Per la celebrazione di oggi:
«Stamane ci è stato ricordato che siamo polvere e in
polvere ritorneremo. Questa verità elementare spaura e pare
lugubre, […] e invece la Chiesa ricorda questo dato di fatto proprio per accrescere la vita.
Che se un uomo valuta quello che materialmente è, non dà
più tanto idolatrica importanza alle cose materiali: la
ricchezza, lo spazio vitale, i territori, le materie prime, i
mercati… Li valuta per quel che valgono: mezzi per vivere e non
per ammazzare. E se considera la propria polverizzazione imminente, si
guarda bene dal tumefarsi in superbia fratricida, dal volersi mettere
più su degli altri per avere gli altri ai propri piedi e stare
in posizione di metter loro i piedi sul collo […] Se questa
verità delle polveri la meditassero tutti gli uomini di Stato,
vedrebbero quanto ci si ammazza per niente e quanto stupido è
l’odio, quanto scema è la guerra, quanto vitale è
la pace, e anche quanto poco Big sono, e sono stati, quei capi che si
credettero dei, mentre erano i poveri giullari della Bestia.
[…] Questi uomini della cui lode o protezione tu spasimi, e
delinquenti del cui dominio tu tremi, del cui amore tu ti consumi,
anch’essi cadranno, a tuffo, nel gorgo sotterraneo del silenzio:
un silenzio troncato solo dal brusio impercettibile della disgregazione
cellulare; e là si pareggeranno ricchi e poveri, comandanti e comandati.
[…] Questo vuol dire che è inutile e grullo onorare il
proprio viaggio di tanto bagaglio: ricchezze, ciondoli, titoli,
complicazioni castali, amministrative, spade e aggeggi. Meglio
esser liberi, andar spediti e spensierati. San Francesco volle esser
libero sin della veste: se una ne ebbe, l’ebbe perché
gliela donarono.
E perciò il giorno delle ceneri è giorno di
liberazione: di realismo; messo là a richiamarci alla
realtà, che è questa bontà e semplicità e
amore, simile all’aria tersa e frizzante dei monti
contro l’irrespirabile composizione di afrori e fetori e acido
carbonico delle nostre case con stufe, drappi e pettegolezzi.

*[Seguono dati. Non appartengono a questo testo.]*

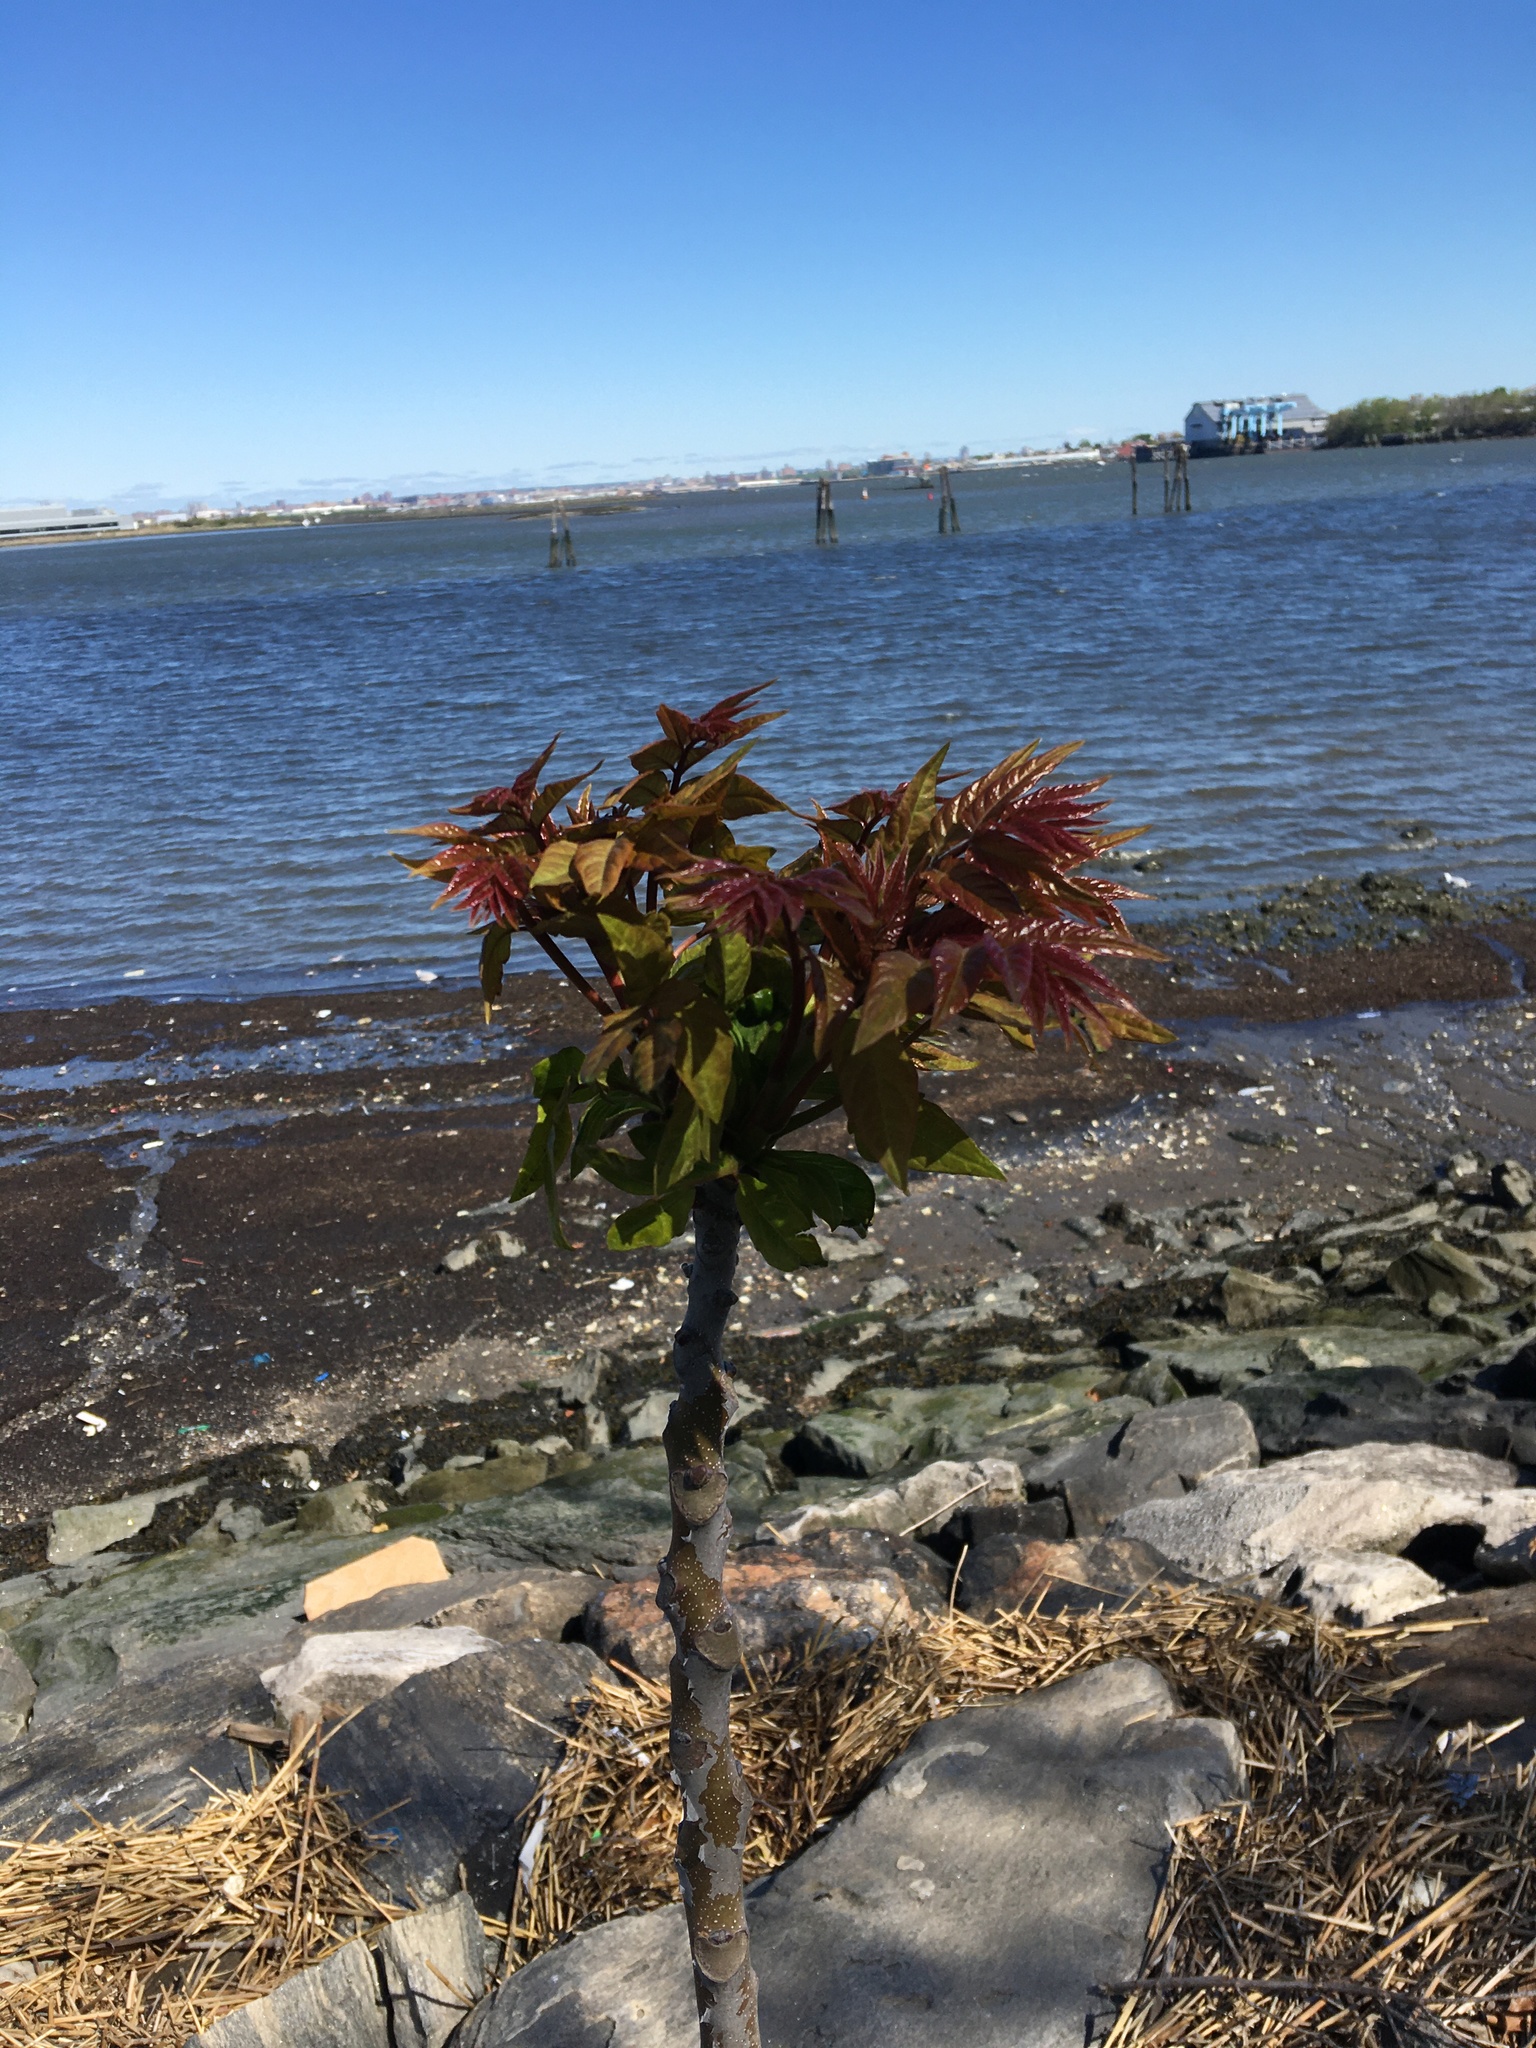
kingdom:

[…] Non lugubre è questa ricordanza cineraria;
è allietante. Inutile tentar di rimpiattare il capo sotto
l’ascella per non vedere: la morte è certa; e stordirsi e
negare e far strepiti non serve. Invece proprio perché, per la
morte, appare la vanità del tutto, uno non s’affanna
più di nulla: s’abbandona alla Provvidenza; e attinge da
questo stato d’animo la serenità del figlio in
braccio al Padre.
[…] Dicono: – Un tal rito, con un tal ricordo, umilia. Umiliare vuol dire rimettere sull’humus: sulla
terra. C’è chi si tira su, si gonfia, come aerostato pieno
di fumo: e messosi sopra, si crede di dover guardare dall’alto in
basso la gente, e di tenerla ai piedi. E la Chiesa
ricorda che siamo tutti servi l’un dell’altro; e
perché possiamo servirci l’un l’altro ci mantiene
liberi. La superbia è satanica e porta allo schiavismo.
Il tener presenti le nostre colpe ci impedisce di non ritenerci
superiori agli altri. L’umiltà è la virtù
della democrazia: è la democrazia; come l’orgoglio
è lo sparato – o l’apparato – della
plutocrazia.
[…] E dunque, a che serve ammazzarsi pel domani? A ogni giorno la sua croce. Chi
si svincola dall’assillo del futuro, e dall’ingombro di
ambizioni, è uno libero, che fa speditamente il cammino, non
ripromettendosi dalla vita più di quanto dà.
[…] La durata è breve: stupido quindi perdere il tempo
nella zuffa che anticipa la tomba. La quale tomba è una tappa
verminosa, dove però non si finisce. Anzi si comincia. E il
pensiero che di là da essa s’inizia una vita o una morte
immortale sottrae ogni paura alla morte. Essa apre l’accesso alla
casa: la casa dove non si pagano più pigioni, non si è
assillati più da tasse e se apri la radio non ti tocca
più sentire un demagogo squarquoio o un ammazzasette signor di
popoli. Solo che l’accesso si concede a chi ha amato e ha
perdonato; si nega a chi ha odiato e fatto soffrire. Ché quella
è la casa dell’amore: e l’amore, nel suo apice, è la perfetta giustizia».